- _Problem to work on_
The stretch wanted below opens at the line containing "[122] Xia H, et" and closes at the line containing "[123] Ives B, Olson". Please return it exactly, with no other lines.

Recorded data
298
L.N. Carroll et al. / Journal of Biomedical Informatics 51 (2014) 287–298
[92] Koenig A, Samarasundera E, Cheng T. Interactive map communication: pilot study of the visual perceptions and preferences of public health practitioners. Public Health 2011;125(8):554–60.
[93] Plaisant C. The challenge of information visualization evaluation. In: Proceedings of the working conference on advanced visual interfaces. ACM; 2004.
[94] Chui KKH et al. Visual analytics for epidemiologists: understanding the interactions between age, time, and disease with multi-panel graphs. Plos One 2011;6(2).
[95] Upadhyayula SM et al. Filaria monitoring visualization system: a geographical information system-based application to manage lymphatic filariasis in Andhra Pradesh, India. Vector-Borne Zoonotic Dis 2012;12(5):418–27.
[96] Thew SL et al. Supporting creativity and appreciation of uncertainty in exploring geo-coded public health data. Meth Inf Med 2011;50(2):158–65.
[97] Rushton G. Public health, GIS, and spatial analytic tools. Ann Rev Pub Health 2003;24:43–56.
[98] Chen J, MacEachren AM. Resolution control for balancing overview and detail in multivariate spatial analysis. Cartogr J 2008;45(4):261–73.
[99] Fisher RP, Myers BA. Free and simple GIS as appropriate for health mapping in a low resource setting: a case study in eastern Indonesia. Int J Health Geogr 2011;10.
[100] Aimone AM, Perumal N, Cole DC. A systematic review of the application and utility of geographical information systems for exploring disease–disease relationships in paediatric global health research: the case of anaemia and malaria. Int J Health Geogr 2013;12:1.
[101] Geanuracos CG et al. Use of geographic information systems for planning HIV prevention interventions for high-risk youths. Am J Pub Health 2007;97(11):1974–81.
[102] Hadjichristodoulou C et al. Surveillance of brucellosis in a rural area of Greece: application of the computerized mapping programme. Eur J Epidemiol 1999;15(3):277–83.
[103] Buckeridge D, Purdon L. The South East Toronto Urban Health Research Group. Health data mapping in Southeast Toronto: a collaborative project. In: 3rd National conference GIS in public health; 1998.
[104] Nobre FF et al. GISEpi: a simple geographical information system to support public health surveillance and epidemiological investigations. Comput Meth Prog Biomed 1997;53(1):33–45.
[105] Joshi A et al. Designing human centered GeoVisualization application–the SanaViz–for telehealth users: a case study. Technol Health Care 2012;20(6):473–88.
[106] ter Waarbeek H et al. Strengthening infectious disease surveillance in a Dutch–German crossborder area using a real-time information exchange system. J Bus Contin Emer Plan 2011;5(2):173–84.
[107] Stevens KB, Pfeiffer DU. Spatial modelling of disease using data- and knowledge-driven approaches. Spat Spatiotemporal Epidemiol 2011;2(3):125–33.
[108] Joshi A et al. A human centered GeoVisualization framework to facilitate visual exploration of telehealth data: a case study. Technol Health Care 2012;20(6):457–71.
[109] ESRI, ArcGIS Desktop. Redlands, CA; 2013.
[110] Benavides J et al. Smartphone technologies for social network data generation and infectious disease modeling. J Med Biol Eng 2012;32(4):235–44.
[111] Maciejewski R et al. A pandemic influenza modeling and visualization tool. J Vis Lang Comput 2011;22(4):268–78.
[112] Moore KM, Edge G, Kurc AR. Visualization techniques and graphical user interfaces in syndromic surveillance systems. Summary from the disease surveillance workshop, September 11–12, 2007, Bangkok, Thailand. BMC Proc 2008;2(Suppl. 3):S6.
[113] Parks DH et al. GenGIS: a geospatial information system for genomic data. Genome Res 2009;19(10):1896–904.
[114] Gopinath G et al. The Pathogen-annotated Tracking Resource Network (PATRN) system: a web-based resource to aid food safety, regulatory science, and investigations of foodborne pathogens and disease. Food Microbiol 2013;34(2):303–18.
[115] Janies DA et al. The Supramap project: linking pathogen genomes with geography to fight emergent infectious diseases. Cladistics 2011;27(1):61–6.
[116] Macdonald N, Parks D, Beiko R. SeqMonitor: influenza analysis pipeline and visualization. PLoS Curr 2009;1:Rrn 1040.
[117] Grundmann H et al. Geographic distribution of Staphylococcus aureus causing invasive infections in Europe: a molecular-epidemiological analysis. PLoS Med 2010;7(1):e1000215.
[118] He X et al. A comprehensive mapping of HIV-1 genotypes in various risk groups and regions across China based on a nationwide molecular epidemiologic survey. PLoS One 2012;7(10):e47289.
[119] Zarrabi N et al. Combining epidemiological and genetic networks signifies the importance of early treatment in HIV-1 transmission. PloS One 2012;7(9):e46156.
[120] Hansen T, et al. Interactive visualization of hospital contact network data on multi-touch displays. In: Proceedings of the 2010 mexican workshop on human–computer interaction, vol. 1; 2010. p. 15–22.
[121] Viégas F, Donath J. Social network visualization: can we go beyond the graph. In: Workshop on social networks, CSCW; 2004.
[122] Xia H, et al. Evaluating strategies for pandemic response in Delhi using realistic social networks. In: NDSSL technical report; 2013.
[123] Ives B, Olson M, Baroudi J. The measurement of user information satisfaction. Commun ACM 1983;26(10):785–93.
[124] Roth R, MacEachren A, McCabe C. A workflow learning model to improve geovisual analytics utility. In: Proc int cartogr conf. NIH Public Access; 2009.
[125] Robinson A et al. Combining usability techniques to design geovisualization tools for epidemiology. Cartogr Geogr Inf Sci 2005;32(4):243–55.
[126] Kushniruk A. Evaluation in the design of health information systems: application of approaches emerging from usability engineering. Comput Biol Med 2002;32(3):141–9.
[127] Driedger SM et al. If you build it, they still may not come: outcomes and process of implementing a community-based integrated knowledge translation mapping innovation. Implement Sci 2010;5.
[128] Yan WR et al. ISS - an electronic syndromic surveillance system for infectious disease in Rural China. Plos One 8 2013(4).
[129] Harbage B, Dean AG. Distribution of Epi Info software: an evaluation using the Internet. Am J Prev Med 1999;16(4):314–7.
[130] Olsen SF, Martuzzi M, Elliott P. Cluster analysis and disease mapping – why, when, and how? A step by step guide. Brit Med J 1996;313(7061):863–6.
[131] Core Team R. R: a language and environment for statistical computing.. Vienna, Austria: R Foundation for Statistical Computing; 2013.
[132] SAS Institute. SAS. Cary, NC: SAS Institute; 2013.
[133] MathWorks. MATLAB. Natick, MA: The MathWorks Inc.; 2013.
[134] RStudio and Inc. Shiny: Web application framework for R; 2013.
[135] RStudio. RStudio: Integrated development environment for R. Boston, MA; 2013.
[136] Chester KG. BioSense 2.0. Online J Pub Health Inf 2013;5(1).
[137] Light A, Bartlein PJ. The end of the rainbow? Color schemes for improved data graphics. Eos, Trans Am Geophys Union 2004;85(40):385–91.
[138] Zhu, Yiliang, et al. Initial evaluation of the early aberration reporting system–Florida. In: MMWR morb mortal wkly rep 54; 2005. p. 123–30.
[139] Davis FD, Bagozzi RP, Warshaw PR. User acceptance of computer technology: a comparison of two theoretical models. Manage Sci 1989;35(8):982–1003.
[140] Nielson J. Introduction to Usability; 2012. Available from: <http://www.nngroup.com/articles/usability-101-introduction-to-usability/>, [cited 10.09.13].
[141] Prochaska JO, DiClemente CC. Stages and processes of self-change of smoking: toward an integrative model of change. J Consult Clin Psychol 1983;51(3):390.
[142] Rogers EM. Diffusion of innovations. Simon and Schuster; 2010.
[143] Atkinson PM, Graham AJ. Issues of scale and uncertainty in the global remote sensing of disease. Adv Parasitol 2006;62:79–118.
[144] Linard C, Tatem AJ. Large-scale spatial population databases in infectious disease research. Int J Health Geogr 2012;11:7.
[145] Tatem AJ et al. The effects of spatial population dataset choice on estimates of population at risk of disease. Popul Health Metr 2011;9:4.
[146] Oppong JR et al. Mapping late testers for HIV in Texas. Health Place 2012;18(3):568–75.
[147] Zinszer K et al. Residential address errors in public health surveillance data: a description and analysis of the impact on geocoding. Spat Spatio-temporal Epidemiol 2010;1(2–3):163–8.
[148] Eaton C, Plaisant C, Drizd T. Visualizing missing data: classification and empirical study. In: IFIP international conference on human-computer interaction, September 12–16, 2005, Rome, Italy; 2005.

- _Answer_
[122] Xia H, et al. Evaluating strategies for pandemic response in Delhi using realistic social networks. In: NDSSL technical report; 2013.
[123] Ives B, Olson M, Baroudi J. The measurement of user information satisfaction. Commun ACM 1983;26(10):785–93.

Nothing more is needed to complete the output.